Genetic basis of ARVC - is a hereditary myocardial disease primarily affecting the Boxer dog, also reported in related breeds such as English Bulldogs, American Staffordshire Terriers, and occasionally other breeds. It is caused by a mutation in the striatin gene, which encodes a desmosomal protein important for intercellular adhesion in cardiac muscle. This mutation leads to structural and electrical instability in the heart muscle. The disease is inherited in an autosomal dominant or incomplete pattern, with variable expression; homozygosity for the mutation increases risk of developing more severe forms such as dilated cardiomyopathy.

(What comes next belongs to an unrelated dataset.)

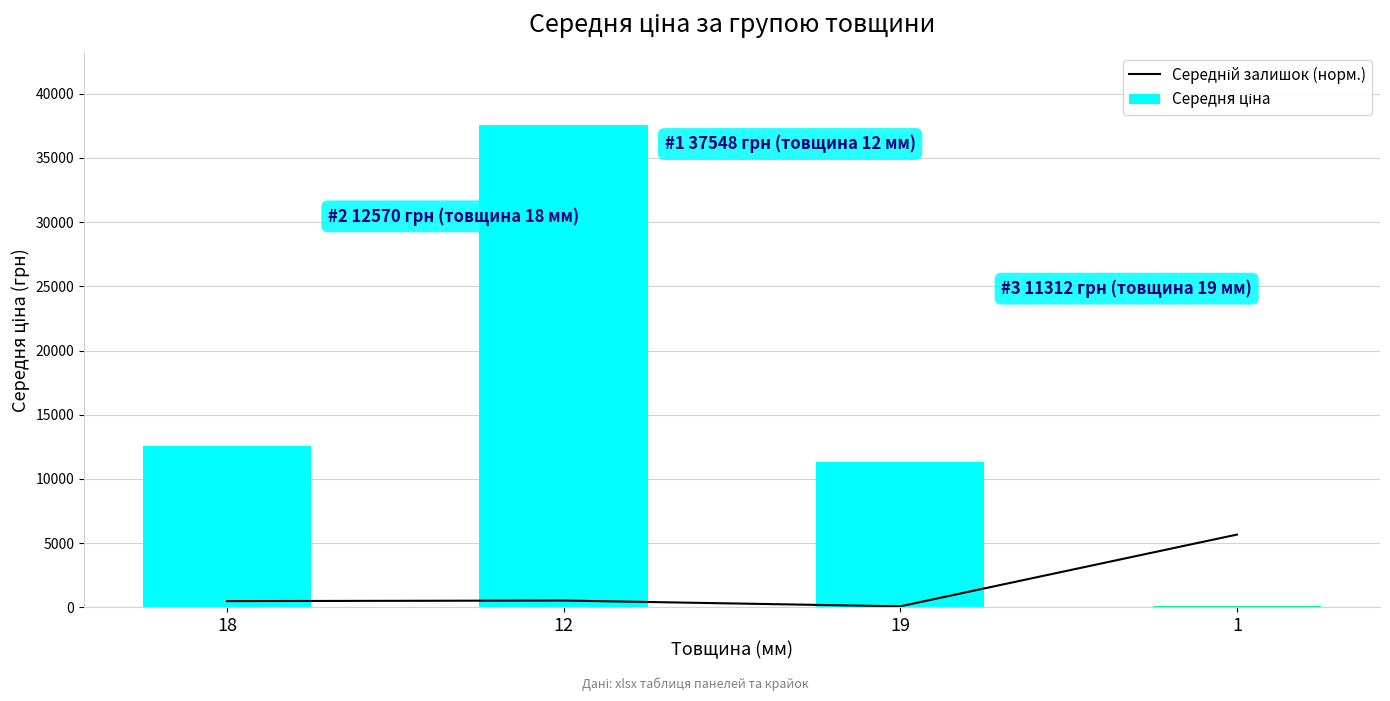

How many distinct data groups are displayed?

2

Pathophysiology - ARVC causes progressive replacement of right ventricular myocardium with fatty or fibrofatty tissue. This structural change leads to electrical instability and the development of ventricular arrhythmias, particularly ventricular premature complexes (VPCs) and ventricular tachycardia. In advanced cases, the disease can affect the left ventricle, resembling dilated cardiomyopathy (DCM), potentially leading to heart failure. The arrhythmias can cause reduced blood flow to the brain, leading to syncope (fainting) or sudden cardiac death if sustained.
Complications - Frequent and severe ventricular arrhythmias can cause episodes of syncope or collapse. Sudden cardiac death may occur due to sustained ventricular tachycardia or ventricular fibrillation. Some dogs develop dilated cardiomyopathy with systolic dysfunction and congestive heart failure. Diagnosis can be challenging as the heart may appear normal on thoracic radiographs and echocardiograms in early or moderate disease. Affected dogs are at risk for progressive heart disease with serious clinical consequences.

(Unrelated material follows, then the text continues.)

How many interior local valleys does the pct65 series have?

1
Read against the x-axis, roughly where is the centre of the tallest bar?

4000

Why This Matters to Breeders and Vets - Breeders benefit from genetic testing to identify carriers and avoid producing affected dogs or those at risk of severe disease. Early diagnosis by veterinarians through Holter monitoring (detecting >100-300 VPCs in 24 hours is diagnostic) allows appropriate treatment and management. Treatment focuses on controlling arrhythmias using medications such as sotalol or mexiletine combined with atenolol. Vets should monitor for signs such as syncope, exercise intolerance, or sudden death risk and provide genetic counseling. Understanding the disease helps in preventing its spread and improving clinical outcomes.
Summary - Arrhythmogenic Right Ventricular Cardiomyopathy (ARVC) is a serious inherited cardiac disease in dogs, especially Boxers. It results from a striatin gene mutation causing replacement of heart muscle with fatty/fibrous tissue and life-threatening ventricular arrhythmias. Clinically, affected dogs often present with syncope, arrhythmias, or sudden death. Genetic testing, early diagnosis, and antiarrhythmic therapy improve prognosis. Responsible breeding practices informed by genetic testing can reduce disease prevalence and protect breed health.